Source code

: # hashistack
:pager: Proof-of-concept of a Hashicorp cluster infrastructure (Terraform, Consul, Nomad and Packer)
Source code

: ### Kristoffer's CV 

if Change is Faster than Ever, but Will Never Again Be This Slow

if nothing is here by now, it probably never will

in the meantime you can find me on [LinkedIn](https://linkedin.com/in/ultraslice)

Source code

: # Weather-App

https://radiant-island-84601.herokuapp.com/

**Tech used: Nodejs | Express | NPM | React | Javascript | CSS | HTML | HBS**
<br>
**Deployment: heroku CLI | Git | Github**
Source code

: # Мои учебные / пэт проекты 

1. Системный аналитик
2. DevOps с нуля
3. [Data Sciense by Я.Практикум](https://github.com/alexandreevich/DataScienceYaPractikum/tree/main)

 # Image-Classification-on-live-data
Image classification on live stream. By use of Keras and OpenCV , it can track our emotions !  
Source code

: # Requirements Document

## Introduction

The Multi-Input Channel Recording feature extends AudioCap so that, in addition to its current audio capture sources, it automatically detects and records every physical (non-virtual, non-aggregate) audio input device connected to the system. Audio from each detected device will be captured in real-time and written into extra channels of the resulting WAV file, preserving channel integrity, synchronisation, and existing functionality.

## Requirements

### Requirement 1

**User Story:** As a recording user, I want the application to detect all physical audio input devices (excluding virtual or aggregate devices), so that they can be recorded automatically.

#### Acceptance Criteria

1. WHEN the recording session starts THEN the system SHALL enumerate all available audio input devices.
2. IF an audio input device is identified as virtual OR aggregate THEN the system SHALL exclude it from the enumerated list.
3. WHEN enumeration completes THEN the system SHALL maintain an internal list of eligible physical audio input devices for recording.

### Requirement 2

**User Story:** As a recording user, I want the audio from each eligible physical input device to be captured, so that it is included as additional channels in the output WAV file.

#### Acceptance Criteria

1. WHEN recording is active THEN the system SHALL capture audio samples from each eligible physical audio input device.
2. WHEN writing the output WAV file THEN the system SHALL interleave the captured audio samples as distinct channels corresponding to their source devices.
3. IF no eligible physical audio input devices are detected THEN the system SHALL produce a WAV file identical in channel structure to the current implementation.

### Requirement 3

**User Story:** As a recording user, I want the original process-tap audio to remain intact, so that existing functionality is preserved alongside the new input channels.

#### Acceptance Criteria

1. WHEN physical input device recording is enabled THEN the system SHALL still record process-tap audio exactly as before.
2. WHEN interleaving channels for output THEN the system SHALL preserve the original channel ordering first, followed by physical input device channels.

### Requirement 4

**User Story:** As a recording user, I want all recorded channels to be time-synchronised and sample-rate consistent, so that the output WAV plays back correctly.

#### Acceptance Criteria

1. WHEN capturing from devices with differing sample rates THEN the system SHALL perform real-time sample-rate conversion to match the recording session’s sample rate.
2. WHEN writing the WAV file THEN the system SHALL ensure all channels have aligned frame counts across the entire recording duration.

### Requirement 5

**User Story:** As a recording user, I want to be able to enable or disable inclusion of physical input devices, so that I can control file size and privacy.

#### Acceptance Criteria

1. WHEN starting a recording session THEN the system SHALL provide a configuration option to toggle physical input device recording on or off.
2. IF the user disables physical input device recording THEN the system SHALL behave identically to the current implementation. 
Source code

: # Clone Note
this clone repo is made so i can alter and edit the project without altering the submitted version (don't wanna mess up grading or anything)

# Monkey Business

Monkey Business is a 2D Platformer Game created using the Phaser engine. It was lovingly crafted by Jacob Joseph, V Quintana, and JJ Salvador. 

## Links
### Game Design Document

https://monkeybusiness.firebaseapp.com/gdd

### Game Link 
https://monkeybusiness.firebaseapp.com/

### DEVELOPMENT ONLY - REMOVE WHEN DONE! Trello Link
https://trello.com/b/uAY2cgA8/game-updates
####################
TASK ITEM>
Each entry is to be retyped precisely as it stands.

REPLY TO THE TASK>
Source code

: # hashistack
:pager: Proof-of-concept of a Hashicorp cluster infrastructure (Terraform, Consul, Nomad and Packer)
Source code

: ### Kristoffer's CV 

if Change is Faster than Ever, but Will Never Again Be This Slow

if nothing is here by now, it probably never will

in the meantime you can find me on [LinkedIn](https://linkedin.com/in/ultraslice)

Source code

: # Weather-App

https://radiant-island-84601.herokuapp.com/

**Tech used: Nodejs | Express | NPM | React | Javascript | CSS | HTML | HBS**
<br>
**Deployment: heroku CLI | Git | Github**
Source code

: # Мои учебные / пэт проекты 

1. Системный аналитик
2. DevOps с нуля
3. [Data Sciense by Я.Практикум](https://github.com/alexandreevich/DataScienceYaPractikum/tree/main)

 # Image-Classification-on-live-data
Image classification on live stream. By use of Keras and OpenCV , it can track our emotions !  
Source code

: # Requirements Document

## Introduction

The Multi-Input Channel Recording feature extends AudioCap so that, in addition to its current audio capture sources, it automatically detects and records every physical (non-virtual, non-aggregate) audio input device connected to the system. Audio from each detected device will be captured in real-time and written into extra channels of the resulting WAV file, preserving channel integrity, synchronisation, and existing functionality.

## Requirements

### Requirement 1

**User Story:** As a recording user, I want the application to detect all physical audio input devices (excluding virtual or aggregate devices), so that they can be recorded automatically.

#### Acceptance Criteria

1. WHEN the recording session starts THEN the system SHALL enumerate all available audio input devices.
2. IF an audio input device is identified as virtual OR aggregate THEN the system SHALL exclude it from the enumerated list.
3. WHEN enumeration completes THEN the system SHALL maintain an internal list of eligible physical audio input devices for recording.

### Requirement 2

**User Story:** As a recording user, I want the audio from each eligible physical input device to be captured, so that it is included as additional channels in the output WAV file.

#### Acceptance Criteria

1. WHEN recording is active THEN the system SHALL capture audio samples from each eligible physical audio input device.
2. WHEN writing the output WAV file THEN the system SHALL interleave the captured audio samples as distinct channels corresponding to their source devices.
3. IF no eligible physical audio input devices are detected THEN the system SHALL produce a WAV file identical in channel structure to the current implementation.

### Requirement 3

**User Story:** As a recording user, I want the original process-tap audio to remain intact, so that existing functionality is preserved alongside the new input channels.

#### Acceptance Criteria

1. WHEN physical input device recording is enabled THEN the system SHALL still record process-tap audio exactly as before.
2. WHEN interleaving channels for output THEN the system SHALL preserve the original channel ordering first, followed by physical input device channels.

### Requirement 4

**User Story:** As a recording user, I want all recorded channels to be time-synchronised and sample-rate consistent, so that the output WAV plays back correctly.

#### Acceptance Criteria

1. WHEN capturing from devices with differing sample rates THEN the system SHALL perform real-time sample-rate conversion to match the recording session’s sample rate.
2. WHEN writing the WAV file THEN the system SHALL ensure all channels have aligned frame counts across the entire recording duration.

### Requirement 5

**User Story:** As a recording user, I want to be able to enable or disable inclusion of physical input devices, so that I can control file size and privacy.

#### Acceptance Criteria

1. WHEN starting a recording session THEN the system SHALL provide a configuration option to toggle physical input device recording on or off.
2. IF the user disables physical input device recording THEN the system SHALL behave identically to the current implementation. 
Source code

: # Clone Note
this clone repo is made so i can alter and edit the project without altering the submitted version (don't wanna mess up grading or anything)

# Monkey Business

Monkey Business is a 2D Platformer Game created using the Phaser engine. It was lovingly crafted by Jacob Joseph, V Quintana, and JJ Salvador. 

## Links
### Game Design Document

https://monkeybusiness.firebaseapp.com/gdd

### Game Link 
https://monkeybusiness.firebaseapp.com/

### DEVELOPMENT ONLY - REMOVE WHEN DONE! Trello Link
https://trello.com/b/uAY2cgA8/game-updates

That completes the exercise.